MATERIALS PROVIDED Start Marker
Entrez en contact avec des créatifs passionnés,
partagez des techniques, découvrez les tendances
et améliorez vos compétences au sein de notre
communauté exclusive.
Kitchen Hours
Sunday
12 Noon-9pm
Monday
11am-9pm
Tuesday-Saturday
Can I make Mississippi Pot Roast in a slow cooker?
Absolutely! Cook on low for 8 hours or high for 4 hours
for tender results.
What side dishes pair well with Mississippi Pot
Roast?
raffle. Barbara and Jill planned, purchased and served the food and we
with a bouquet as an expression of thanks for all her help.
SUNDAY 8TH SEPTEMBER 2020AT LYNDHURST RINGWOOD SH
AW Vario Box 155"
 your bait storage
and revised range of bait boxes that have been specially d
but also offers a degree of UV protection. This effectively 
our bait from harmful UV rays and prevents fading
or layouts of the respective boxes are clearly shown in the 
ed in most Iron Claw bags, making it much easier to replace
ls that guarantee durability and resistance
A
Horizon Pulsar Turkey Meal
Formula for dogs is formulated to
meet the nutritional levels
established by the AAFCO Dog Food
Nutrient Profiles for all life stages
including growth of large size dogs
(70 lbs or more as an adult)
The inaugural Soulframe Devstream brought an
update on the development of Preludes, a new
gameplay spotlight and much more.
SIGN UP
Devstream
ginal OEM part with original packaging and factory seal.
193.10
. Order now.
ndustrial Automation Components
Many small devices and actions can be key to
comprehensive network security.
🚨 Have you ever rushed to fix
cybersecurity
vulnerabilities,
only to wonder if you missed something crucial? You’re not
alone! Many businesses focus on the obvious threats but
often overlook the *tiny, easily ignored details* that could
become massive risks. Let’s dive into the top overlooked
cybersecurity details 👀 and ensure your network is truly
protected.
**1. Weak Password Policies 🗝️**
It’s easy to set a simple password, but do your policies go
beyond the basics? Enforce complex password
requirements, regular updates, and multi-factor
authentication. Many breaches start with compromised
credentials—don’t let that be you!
MATERIALS PROVIDED End Marker
**WHAT THIS TASK INVOLVES**
Print, exactly as written, the first line of the records above and each line after it until the line with "AW Vario Box", which is printed too.

**SOLVED PROBLEM**
Entrez en contact avec des créatifs passionnés,
partagez des techniques, découvrez les tendances
et améliorez vos compétences au sein de notre
communauté exclusive.
Kitchen Hours
Sunday
12 Noon-9pm
Monday
11am-9pm
Tuesday-Saturday
Can I make Mississippi Pot Roast in a slow cooker?
Absolutely! Cook on low for 8 hours or high for 4 hours
for tender results.
What side dishes pair well with Mississippi Pot
Roast?
raffle. Barbara and Jill planned, purchased and served the food and we
with a bouquet as an expression of thanks for all her help.
SUNDAY 8TH SEPTEMBER 2020AT LYNDHURST RINGWOOD SH
AW Vario Box 155"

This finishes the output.